Copy each line of the records back without any changes, but leave out the pictures.

START Provided information

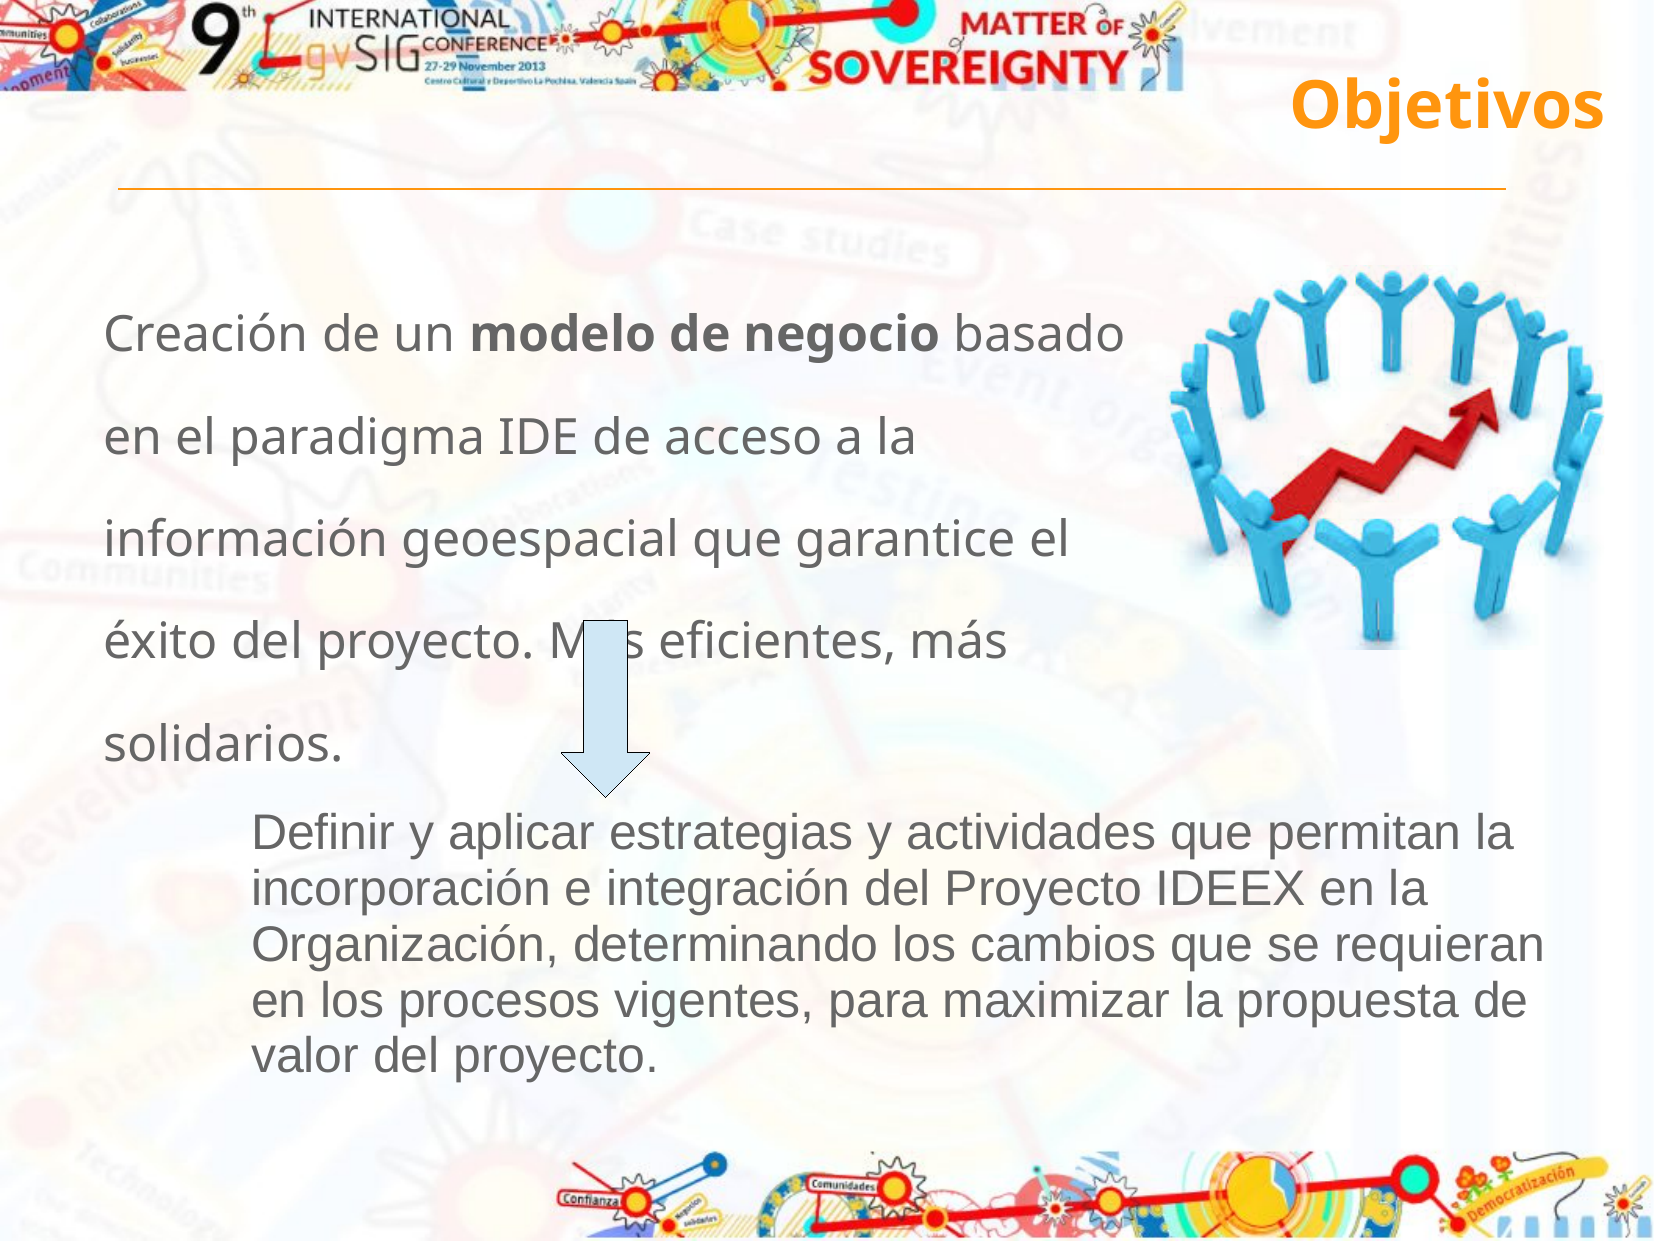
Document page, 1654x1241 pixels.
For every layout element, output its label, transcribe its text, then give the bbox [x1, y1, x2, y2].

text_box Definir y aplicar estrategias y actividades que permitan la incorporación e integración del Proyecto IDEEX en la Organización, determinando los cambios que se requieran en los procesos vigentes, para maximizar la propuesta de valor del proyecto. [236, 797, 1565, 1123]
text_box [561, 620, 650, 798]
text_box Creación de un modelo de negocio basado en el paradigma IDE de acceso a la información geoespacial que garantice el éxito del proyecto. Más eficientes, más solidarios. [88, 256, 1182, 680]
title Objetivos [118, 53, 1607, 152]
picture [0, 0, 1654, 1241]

END Provided information

[Written solution]
Document page, 1654x1241 pixels.
For every layout element, output its label, transcribe its text, then give the bbox [x1, y1, x2, y2].

text_box Definir y aplicar estrategias y actividades que permitan la incorporación e integración del Proyecto IDEEX en la Organización, determinando los cambios que se requieran en los procesos vigentes, para maximizar la propuesta de valor del proyecto. [236, 797, 1565, 1123]
text_box [561, 620, 650, 798]
text_box Creación de un modelo de negocio basado en el paradigma IDE de acceso a la información geoespacial que garantice el éxito del proyecto. Más eficientes, más solidarios. [88, 256, 1182, 680]
title Objetivos [118, 53, 1607, 152]
picture [0, 0, 1654, 1241]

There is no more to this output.